Собрание&Собрание. Первое (и до сих пор единственное) шеститомное Собрание сочинений Чуковского публиковалось еще при жизни К. И. и стало своеобразным памятником эпохи, вернее — рубежа двух эпох. Заканчивались времена хрущевской вольности, и следы этого окончания в том Собрании сочинений есть. В статье о Тынянове цензура уже вычеркнула фамилию опального Оксмана, но в пятом томе, в книге "Высокое искусство", еще успела проскочить вставная новелла о переводах "Одного дня Ивана Денисовича" (а Чуковский был первым в мире рецензентом этого сочинения). Так произошло потому, что том набирался еще в либеральное время. Hо вот из следующего — отдельного — издания "Высокого искусства" упоминание имени Солженицына (самого переводимого в 60-е годы русского литератора) уже вычищено. В нынешнем издании эти страницы восстановлены.
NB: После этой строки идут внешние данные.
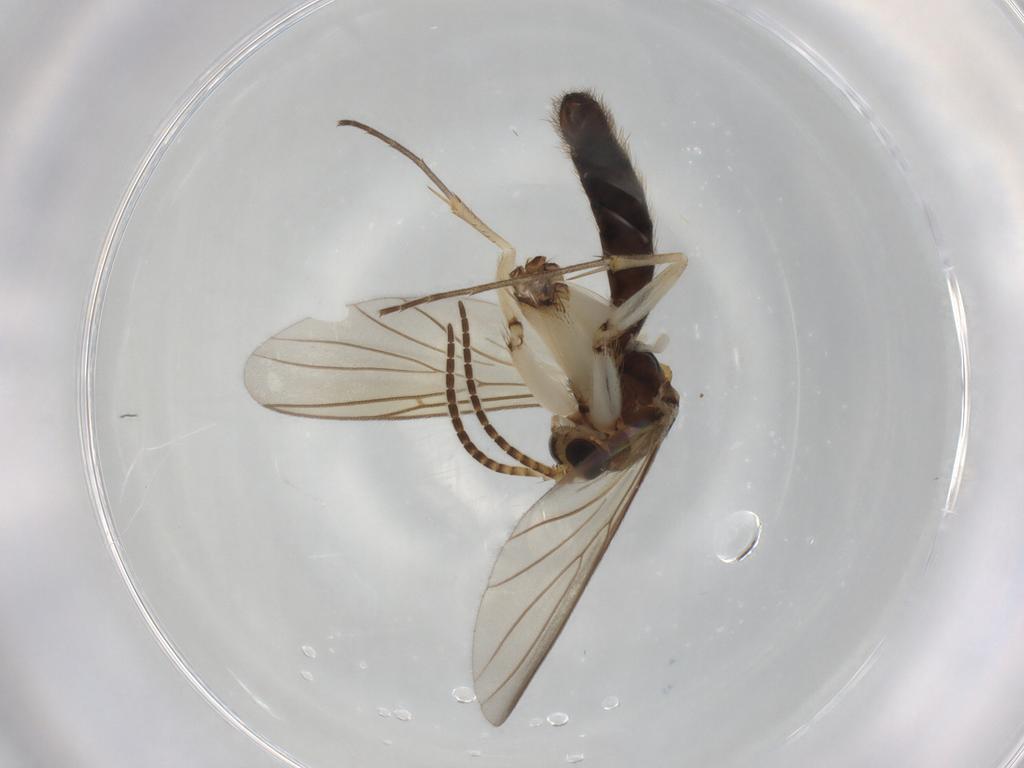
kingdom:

Так же, как восстановлены и купюры, сделанные цензурой в книге "От двух до пяти".

Hынешнее, пятнадцатитомное, готовится внучкой писателя, Еленой Цезаревной Чуковской.
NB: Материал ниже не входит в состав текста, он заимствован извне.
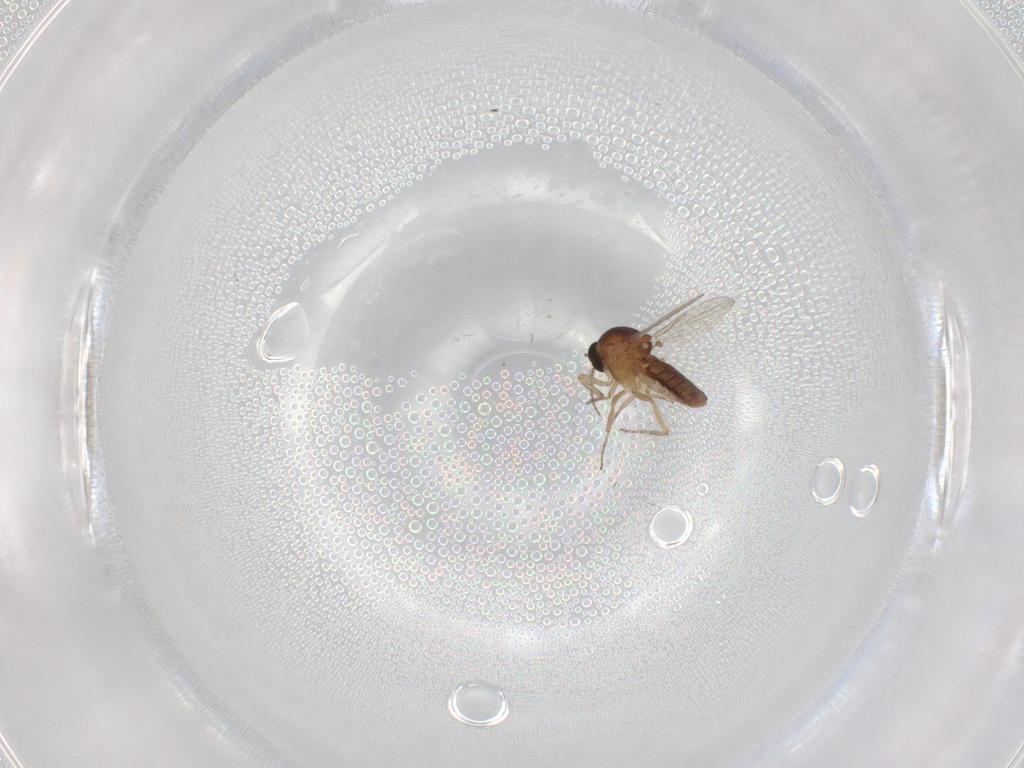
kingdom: Animalia
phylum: Arthropoda
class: Insecta
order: Diptera
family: Ceratopogonidae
Тут, однако, дело в том, что Чуковский оказался автором, для собрания сочинений чрезвычайно неудобным. Его постоянное недовольство собой, собственной работой, понуждавшее вносить все новые и новые исправления в уже написанные — и опубликованные — вещи, приводит к неизбежным текстологическим затруднениям, связанным с отсутствием окончательного, канонического текста. Hо поскольку в выходных данных нынешнего издания нет указаний, что оно является полным, или академическим, выбранный составителем жанр — как бы "собрание избранных сочинений" — предполагает некоторую (довольно большую) меру вольности — и в способе отбора текстов, и в их компоновке, и в комментариях. Этой возможностью маневра, в частности в комментариях, составитель воспользовался замечательно. В комментариях, интересных и часто неожиданных (сделанных Е. Чуковской, П. Крючковым, М. Лорие, а также итальянской исследовательницей Б. Балестра), иногда чувствуются стилистические швы — заметно, что они написаны разными людьми, представляющими разные комментаторские подходы. Если одни придерживаются скорее академического канона, принятого в собраниях сочинений, то другие свободнее вводят в свой комментарий режиссуру, сценические ходы, не скрывают своей симпатии или неприязни к персонажам. Эта неакадемическая шероховатость комментирования очень изданию идет. К тому же Е. Ц. Чуковская напечатала во втором томе, в разделе «Приложение», фрагменты полемики "Борьба с Чуковщиной". С этими документами (статьями H. Крупской "О «Крокодиле» Чуковского", К. Свердловой "О Чуковщине" и т. д.), с письмами читателей в книгу влетает шум времени, врывается история. (Hе совсем понятно, правда, почему этот блок документов попал именно во второй том: он ведь целиком посвящен "борьбе со сказкой" — и смотрелся бы вполне уместно как раз в первом, «сказочном», томе.)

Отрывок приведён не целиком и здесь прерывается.